El chavismo, convertido por Ortega en religión política, ya no se sostiene como doctrina económica o social. Es, más bien, una amalgama de nostalgia, populismo y represión. Al santificar a Chávez, Ortega intenta blindarse en esa imagen, presentarse a sí mismo como heredero legítimo de una cruzada por los “pobres” y los “oprimidos”, mientras persigue, encarcela o destierra a quienes piensan diferente. El acto en el Centro de Convenciones Olof Palme fue menos un homenaje y más una liturgia sectaria, un acto de fe distorsionada, de idolatría al servicio del poder absoluto.
Pero el fondo de este episodio va más allá de la anécdota ridícula. Lo verdaderamente alarmante es que Daniel Ortega gobierna una nación, controla instituciones, determina destinos. Y lo hace desde una narrativa cada vez más aislada de la realidad, más cerrada a la crítica, más aferrada a mitos personales que no admiten cuestionamientos. En nombre de esa visión, ha encarcelado a opositores, ha perseguido a la Iglesia, ha acallado medios de comunicación y ha criminalizado el disenso. ¿Qué clase de “santo” inspira tales acciones?
El progresivo aislamiento de Ortega no sólo es internacional. Es también, y quizá más peligrosamente, psicológico. Se ha rodeado de un círculo íntimo impermeable al debate, ha consolidado un gobierno familiar y ha sepultado lo que alguna vez fue una bandera de revolución popular bajo toneladas de represión. Lo que queda es una caricatura de sí mismo: un dictador enajenado, que convierte a los muertos en dioses para justificar su propio mandato eterno.
Nicaragua vive bajo un régimen que se alimenta de símbolos falsificados y discursos vacíos. En lugar de enfrentar los desafíos reales del país —pobreza, migración, deterioro democrático—, Ortega prefiere predicar desde el púlpito político, inventando evangelios bolivarianos para justificar lo injustificable. Pero la historia es implacable con quienes se atreven a jugar con la fe del pueblo: tarde o temprano, los ídolos de barro se derrumban.
Quienes hemos seguido la trayectoria política de América Latina sabemos reconocer los signos del autoritarismo cuando se disfraza de redención. Las palabras de Ortega no deben ser tomadas a la ligera. No son simplemente desvaríos, sino síntomas de una patología del poder que ha infectado ya a varios gobiernos en la región. Y si algo nos ha enseñado el siglo XXI es que los delirios mesiánicos en política nunca terminan bien.

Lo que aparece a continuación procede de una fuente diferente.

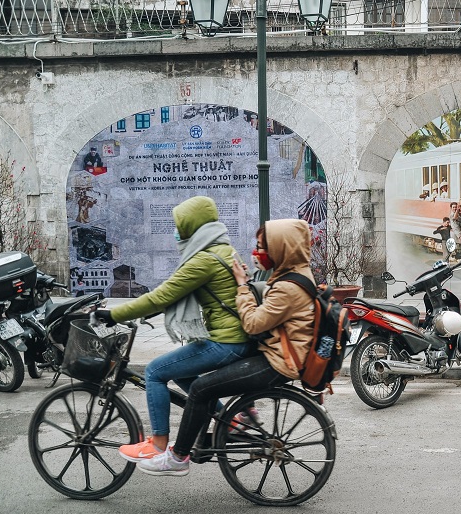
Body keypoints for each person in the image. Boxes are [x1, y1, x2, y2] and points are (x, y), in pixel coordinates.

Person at [136, 219, 317, 476]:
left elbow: (254, 323)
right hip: (280, 352)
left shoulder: (288, 286)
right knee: (201, 379)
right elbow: (269, 309)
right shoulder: (294, 273)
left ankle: (177, 458)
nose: (257, 252)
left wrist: (242, 285)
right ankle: (233, 421)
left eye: (263, 247)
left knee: (200, 389)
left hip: (279, 362)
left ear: (281, 248)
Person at [95, 196, 256, 462]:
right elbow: (173, 295)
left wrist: (113, 314)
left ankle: (158, 444)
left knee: (155, 371)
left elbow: (160, 296)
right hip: (237, 338)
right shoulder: (224, 250)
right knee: (182, 373)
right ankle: (229, 420)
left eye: (179, 225)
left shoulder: (204, 260)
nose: (176, 231)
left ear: (191, 226)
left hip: (227, 342)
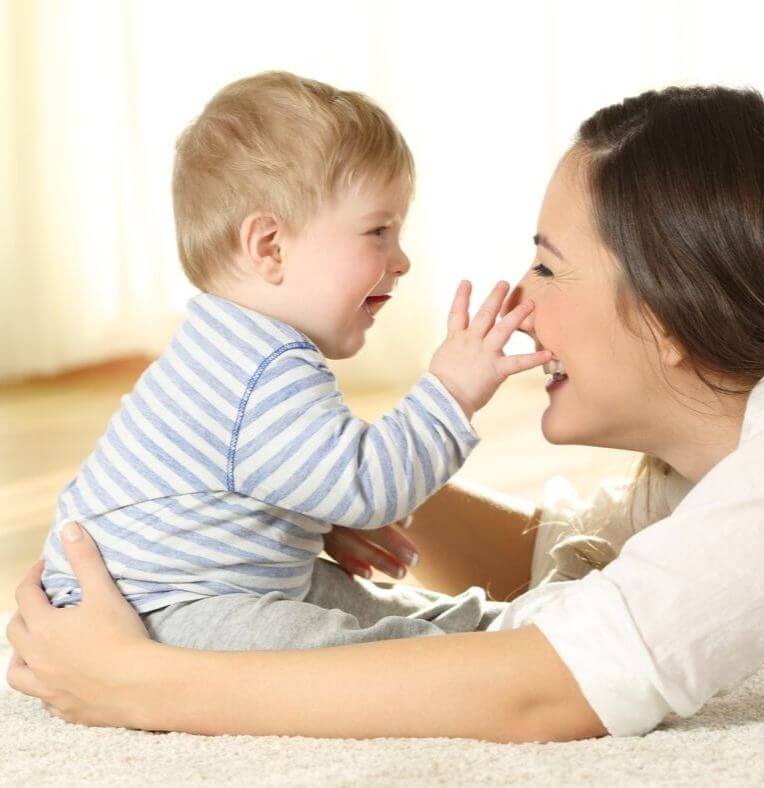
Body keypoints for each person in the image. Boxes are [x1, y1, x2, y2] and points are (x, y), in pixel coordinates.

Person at [9, 86, 764, 743]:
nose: (520, 303)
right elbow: (556, 563)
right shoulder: (726, 457)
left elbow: (554, 690)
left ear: (666, 312)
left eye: (545, 265)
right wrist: (300, 488)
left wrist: (147, 685)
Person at [37, 70, 551, 651]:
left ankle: (489, 628)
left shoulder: (228, 343)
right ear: (271, 247)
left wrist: (312, 521)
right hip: (153, 611)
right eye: (378, 231)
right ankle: (484, 646)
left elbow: (259, 484)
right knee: (333, 649)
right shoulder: (264, 365)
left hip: (188, 589)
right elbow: (367, 486)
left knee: (346, 600)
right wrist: (453, 389)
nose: (400, 259)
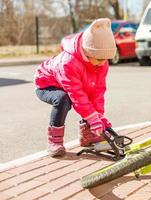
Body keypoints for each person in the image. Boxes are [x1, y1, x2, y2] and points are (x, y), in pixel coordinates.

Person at [34, 18, 116, 157]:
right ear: (87, 51)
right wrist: (92, 118)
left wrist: (98, 116)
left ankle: (88, 135)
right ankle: (55, 141)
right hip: (47, 84)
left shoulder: (101, 63)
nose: (103, 63)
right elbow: (76, 95)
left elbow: (98, 92)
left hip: (69, 85)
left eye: (106, 60)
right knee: (63, 99)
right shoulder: (68, 63)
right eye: (100, 59)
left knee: (90, 90)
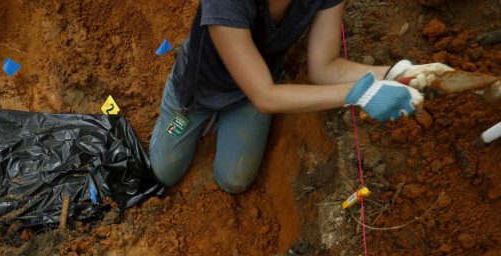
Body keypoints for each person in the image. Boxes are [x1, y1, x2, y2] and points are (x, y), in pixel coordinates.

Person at [148, 0, 451, 193]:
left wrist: (394, 73)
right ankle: (183, 111)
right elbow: (265, 97)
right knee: (164, 173)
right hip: (199, 89)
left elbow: (325, 67)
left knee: (233, 181)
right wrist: (363, 92)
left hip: (256, 86)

Frente a este escenario, es indispensable que la comunidad internacional no normalice estos excesos. No se trata de reírse del disparate o de ver el episodio como una simple curiosidad. Es momento de alzar la voz y denunciar que, detrás de la exaltación delirante de Chávez, hay un régimen que encarcela, que silencia, que desaparece. Un régimen que, en nombre de los “santos revolucionarios”, perpetúa el dolor de un pueblo noble y resistente.
Y es que Chávez no resucitó, aunque lo invoquen con incienso político. Lo que sí reviven, una y otra vez, son los fantasmas del autoritarismo, las persecuciones ideológicas, los populismos mesiánicos. Esos sí están vivos. Y mientras Ortega siga en el poder, no dejarán de caminar, ni de hacer daño.
La cordura del presidente nicaragüense está en entredicho, pero su peligrosidad, por desgracia, no lo está. Por eso urge seguir desenmascarando estas farsas. Porque la verdadera fe, sea religiosa o política, no se impone ni se canoniza por decreto. Se gana con hechos. Y Ortega, lamentablemente, no tiene más que discursos huecos, ídolos caídos y represión rampante.